A federal grand jury accused the Mongols of being racketeers in February 2013. The case is actually a do-over of the patch forfeiture part of the 2008 case US v. Cavazos et al. What the Department of Justice wants is the power to outlaw motorcycle clubs, and other collective membership associations, by seizing those associations’ names and insignia. The theory is that motorcycle club patches, rather than the men who wear them, scare people. Consequently, the theory continues, if the government can simply outlaw the wearing of patches, witnesses will no longer be intimidated, assaults will no longer occur and the scourge of illegal drugs will vanish.

Or, as Judge Wright put it, “…you are saying that it is no different than them having perhaps having been Lutheran and they are of doing all these criminal things and it is just coincidental that some of them were Lutheran; right? It is not the same thing, is it? They are operating under the banner of the Mongols. It is that name, that reputation, that intimidation factor which enables them to do what they do, isn’t it?”
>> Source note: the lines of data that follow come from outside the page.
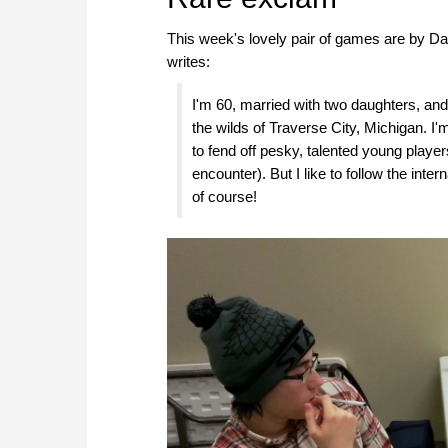
This week's lovely pair of games are by Da
writes:
I'm 60, married with two daughters, and
the wilds of Traverse City, Michigan. 
to fend off pesky, talented young playe
encounter). But I like to follow the in
of course!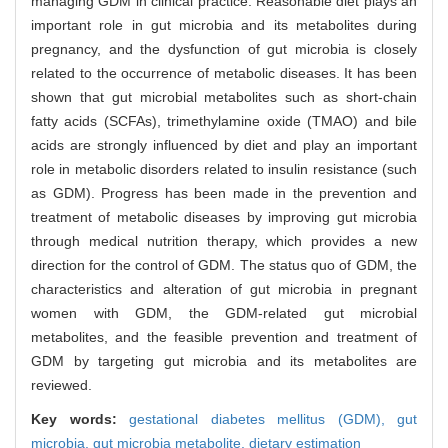
managing GDM in clinical practice. Reasonable diet plays an
important role in gut microbia and its metabolites during
pregnancy, and the dysfunction of gut microbia is closely
related to the occurrence of metabolic diseases. It has been
shown that gut microbial metabolites such as short-chain
fatty acids (SCFAs), trimethylamine oxide (TMAO) and bile
acids are strongly influenced by diet and play an important
role in metabolic disorders related to insulin resistance (such
as GDM). Progress has been made in the prevention and
treatment of metabolic diseases by improving gut microbia
through medical nutrition therapy, which provides a new
direction for the control of GDM. The status quo of GDM, the
characteristics and alteration of gut microbia in pregnant
women with GDM, the GDM-related gut microbial
metabolites, and the feasible prevention and treatment of
GDM by targeting gut microbia and its metabolites are
reviewed.
Key words:
gestational diabetes mellitus (GDM),
gut
microbia,
gut microbia metabolite,
dietary estimation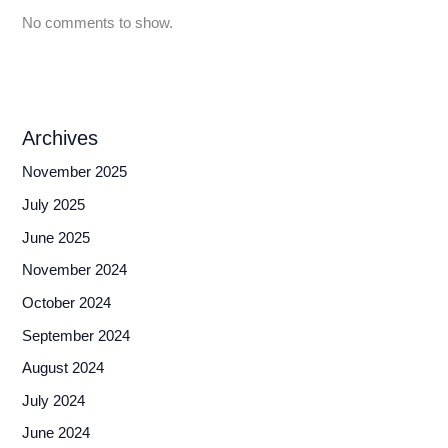
No comments to show.
Archives
November 2025
July 2025
June 2025
November 2024
October 2024
September 2024
August 2024
July 2024
June 2024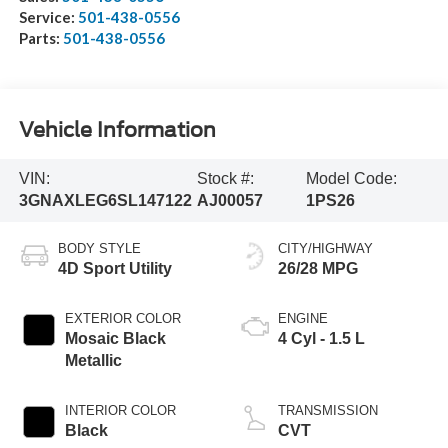
Service:
501-438-0556
Parts:
501-438-0556
Vehicle Information
VIN:
Stock #:
Model Code:
3GNAXLEG6SL147122
AJ00057
1PS26
BODY STYLE
CITY/HIGHWAY
4D Sport Utility
26/28 MPG
EXTERIOR COLOR
ENGINE
Mosaic Black
4 Cyl - 1.5 L
Metallic
INTERIOR COLOR
TRANSMISSION
Black
CVT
The Australian State of Queensland recently criminalized wearing motorcycle club patches in bars and other public places and forbid more than two people wearing patches from standing next to each other but in the United States there are constitutional protections against totalitarianism.

Prosecution As Punishment

Even though the Mongols, just like the Iron Order, don’t need anybody’s permission to wear a sign on their back, it only takes one stupid and arrogant judge to abrogate the Constitution. Wright doesn’t seem to be a wise, learned or thoughtful man, so there is a good chance that a jury will rule against the Mongols whenever this case is finally tried. And the government will absolutely lose on appeal. Nobody is going to permanently take the Mongols patch away until the Constitution is amended to allow that.

But the point here has never been a disagreement about the law. The point is to punish the Mongols by making the club defend itself over and over. And the club is going to have to continue to do that at least through next spring.